__Excerpted passage__.
__________________________________________________

# More Triumphs



## jdrubnitz (Jan 26, 2013)

Things are improving more and more.

*Made more eye contact today
* Said hi to all co-workers pro-actively, and focused on conversing with the ones I've been intimidated by
* Got into a long conversation with a co-worker (never has happened)
* Co-worker asked if I was on facebook and wanted to find me. LOL
* Talked slowly, spoke from diaphram (did wonders)
* Made some jokes. 
* Was generally more expressive
*Crushed a lot of negative thoughts by asking controversial questions
*IE : Negative thought: Picture of me getting nervous at a bar with people
- Response: Asking "What if I can be confident at a bar?"
* Laughed a lot with clients and co-workers
* Asked a lot of questions proactively in conversation.


----------



## Herisson (Feb 6, 2014)

I'm happy for you, those are quite impressive improvements, you must be proud of yourself


----------



## jdrubnitz (Jan 26, 2013)

Thank you so much, Herisson!


----------



## Herisson (Feb 6, 2014)

I have pretty similar problems, especially with breathing and talking calmly and eye- contact is quite a scary thing. It takes quite an effort to overcome these things, and people here really encourage others to try!


----------



## jdrubnitz (Jan 26, 2013)

Yes! It's all difficult. It's about taking real small steps. And not being afraid to admit to yourself and to others that what is difficult for you is easier for others.

Today, I had a job interview and felt very relaxed. Normal. Had a conversation, more than an interview. After that, I went to a coffee shop and ended up talking to a dude there proactively. He had a book about getting to know people, so I just started talking to him. We talked for a good half hour at least. And it was enjoyable. It felt possible for me to make friends with him.

After that, I went to my current employer and for the first time, we had a normal conversation and I was goofy. And felt like myself.

Step by step.


----------



## Herisson (Feb 6, 2014)

Admitting is quite hard, but that is the first step to get rid of problems, so its quite necessary.
You have achieved a lot of goals already, that must feel so great! Job interviews makes every one nervous to even think about it, so you seem to have managed super well!

To my mind, healing never goes just up up, sometimes you just can't help going back. That has happened to me for example, when i have had to give presentations, first it went awful, next ones a little better but then again awful. It frustrates a lot, but you just have to accept, that eventually you'll get better (step by step like you said)


----------



## jdrubnitz (Jan 26, 2013)

Herisson,

So TRUE! Have had a bit of a setback later in the day (because of lack of sleep, I think). I was reading a bit about the science of the brain and how neural pathways, the more they are stimulated, are more likely to affect behavior. This is why overcoming social anxiety or anything is hard. To change behavior, thinking, etc. is to spur the growth of new neural pathways. That's huge. And time consuming. And it takes a lot of energy. No different than growing stronger in any other way.


----------



## Herisson (Feb 6, 2014)

Nice to know some physiologic side , changing is very slow and difficult, and the hardest part is to give yourself time, not get too frustrated and not rush, because slowly you learn better than fast. It's about changing the entire lifestyle.


----------



## jdrubnitz (Jan 26, 2013)

Thanks for your response! Yes. Admitting suitable pace is crucial.

__________________________________________________

__Stored records__.
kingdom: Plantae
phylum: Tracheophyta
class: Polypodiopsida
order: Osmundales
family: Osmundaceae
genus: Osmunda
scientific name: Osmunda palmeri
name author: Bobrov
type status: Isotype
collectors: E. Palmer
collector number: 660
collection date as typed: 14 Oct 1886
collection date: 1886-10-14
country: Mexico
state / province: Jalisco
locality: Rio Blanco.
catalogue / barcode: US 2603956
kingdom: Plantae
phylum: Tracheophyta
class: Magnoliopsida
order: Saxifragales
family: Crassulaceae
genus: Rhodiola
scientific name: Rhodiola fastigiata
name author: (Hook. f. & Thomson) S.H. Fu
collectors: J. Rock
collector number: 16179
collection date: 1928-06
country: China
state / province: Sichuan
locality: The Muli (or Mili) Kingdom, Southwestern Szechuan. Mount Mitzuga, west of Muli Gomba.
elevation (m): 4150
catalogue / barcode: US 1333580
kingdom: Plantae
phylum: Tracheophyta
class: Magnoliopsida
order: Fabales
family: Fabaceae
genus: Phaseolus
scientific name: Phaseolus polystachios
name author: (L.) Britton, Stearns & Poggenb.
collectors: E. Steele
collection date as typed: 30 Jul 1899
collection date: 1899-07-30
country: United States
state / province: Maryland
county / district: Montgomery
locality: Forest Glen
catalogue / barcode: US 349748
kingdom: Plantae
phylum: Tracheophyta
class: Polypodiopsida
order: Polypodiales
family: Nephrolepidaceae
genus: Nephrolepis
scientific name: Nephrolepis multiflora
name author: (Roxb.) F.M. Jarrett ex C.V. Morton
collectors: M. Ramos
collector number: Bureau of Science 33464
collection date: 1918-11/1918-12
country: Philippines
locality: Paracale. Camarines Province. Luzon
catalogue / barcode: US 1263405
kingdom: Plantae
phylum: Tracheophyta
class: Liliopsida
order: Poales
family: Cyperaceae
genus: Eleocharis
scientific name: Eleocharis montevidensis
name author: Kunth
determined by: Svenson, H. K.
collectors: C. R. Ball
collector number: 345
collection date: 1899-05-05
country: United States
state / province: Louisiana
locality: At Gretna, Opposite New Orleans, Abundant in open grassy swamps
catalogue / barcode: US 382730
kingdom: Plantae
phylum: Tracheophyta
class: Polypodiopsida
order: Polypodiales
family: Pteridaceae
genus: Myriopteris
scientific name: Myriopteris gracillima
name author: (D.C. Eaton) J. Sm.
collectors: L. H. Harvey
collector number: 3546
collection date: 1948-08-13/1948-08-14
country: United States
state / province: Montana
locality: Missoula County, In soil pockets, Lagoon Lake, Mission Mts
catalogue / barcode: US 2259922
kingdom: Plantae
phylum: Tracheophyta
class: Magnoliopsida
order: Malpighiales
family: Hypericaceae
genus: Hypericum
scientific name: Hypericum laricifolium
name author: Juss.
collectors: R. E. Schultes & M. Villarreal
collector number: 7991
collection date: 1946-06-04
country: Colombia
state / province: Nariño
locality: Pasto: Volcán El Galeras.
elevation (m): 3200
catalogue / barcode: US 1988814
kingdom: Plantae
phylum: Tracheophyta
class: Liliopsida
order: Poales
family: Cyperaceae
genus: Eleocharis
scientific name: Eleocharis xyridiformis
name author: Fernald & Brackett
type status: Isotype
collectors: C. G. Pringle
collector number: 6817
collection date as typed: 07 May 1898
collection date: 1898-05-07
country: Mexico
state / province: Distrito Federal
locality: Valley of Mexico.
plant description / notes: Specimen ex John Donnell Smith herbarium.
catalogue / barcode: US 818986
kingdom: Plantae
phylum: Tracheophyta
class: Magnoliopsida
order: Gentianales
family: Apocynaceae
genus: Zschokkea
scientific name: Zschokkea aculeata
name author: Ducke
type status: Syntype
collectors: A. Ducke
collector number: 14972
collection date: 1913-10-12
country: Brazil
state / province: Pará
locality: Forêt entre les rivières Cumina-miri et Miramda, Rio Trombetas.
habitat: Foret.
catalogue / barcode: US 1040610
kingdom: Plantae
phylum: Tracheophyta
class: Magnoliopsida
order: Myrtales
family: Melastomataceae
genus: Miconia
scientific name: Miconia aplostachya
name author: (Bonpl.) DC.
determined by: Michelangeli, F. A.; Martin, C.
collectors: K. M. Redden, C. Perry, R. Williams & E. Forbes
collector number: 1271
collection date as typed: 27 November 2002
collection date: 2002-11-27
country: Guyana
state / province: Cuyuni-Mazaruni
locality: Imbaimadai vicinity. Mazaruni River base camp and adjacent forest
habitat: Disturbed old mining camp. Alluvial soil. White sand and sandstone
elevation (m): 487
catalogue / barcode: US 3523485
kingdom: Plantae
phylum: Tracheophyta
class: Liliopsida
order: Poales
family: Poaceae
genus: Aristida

__________________________________________________

__Task details__. Pick up the forum thread about small wins over social anxiety right after its final sentence and write what comes next. The material plays no part in this work.

__Answer to this exercise__.
Today, to end the week, I pushed myself big time and attended a social meetup (with 10-15 people), and had MANY triumphs. Immediately when I got there, I talked to people, slowly spoke, and at one point (near the beginning when I had a lot of energy), I was talking to a group of 3 people at once...confidently..for a few seconds. It was awesome. I got into some conversations one-on-one with people, and in groups, and played a game with a few people. I began to burn out after about 2 hours, but ended up staying until the end of the day. I left exhausted, but not excruciatingly disappointed about my failure to be expressive and confident near the end of the day. This is a huge step for me..Not beating myself up. 

I won't relent. I might have to work tomorrow from 7 AM till 7 PM. Yuck. But..yes. Today was great.


----------



## Herisson (Feb 6, 2014)

You seem to be very ambitious about changing, and you haave really worked hard to get where you want to get, That's encouraging at least me to try too. I think your attitude has been an essential Thing, i guess i should change mine to get things started..
You are all triumphs and big steps, awsome!
It's ok to feel exhausted, i think you're one of us introverts, who need alone time. It's great that you lasted until the end of the day, for me, it is sometimes hard to hide my tiredness of Being around a lot of people too long , and i may get cranky and maybe even rude:/
12 hours? Oh no, hope You had enough energy.


----------



## martin123 (Feb 23, 2014)

Learnt to drive :clap


----------



## 1lifetolove (Feb 22, 2014)

way to go!!!!!! Congrats, its great to hear about people's triumphs. It really is all in the attitude.


----------



## jdrubnitz (Jan 26, 2013)

Herisson said:


> You seem to be very ambitious about changing, and you haave really worked hard to get where you want to get, That's encouraging at least me to try too. I think your attitude has been an essential Thing, i guess i should change mine to get things started..
> You are all triumphs and big steps, awsome!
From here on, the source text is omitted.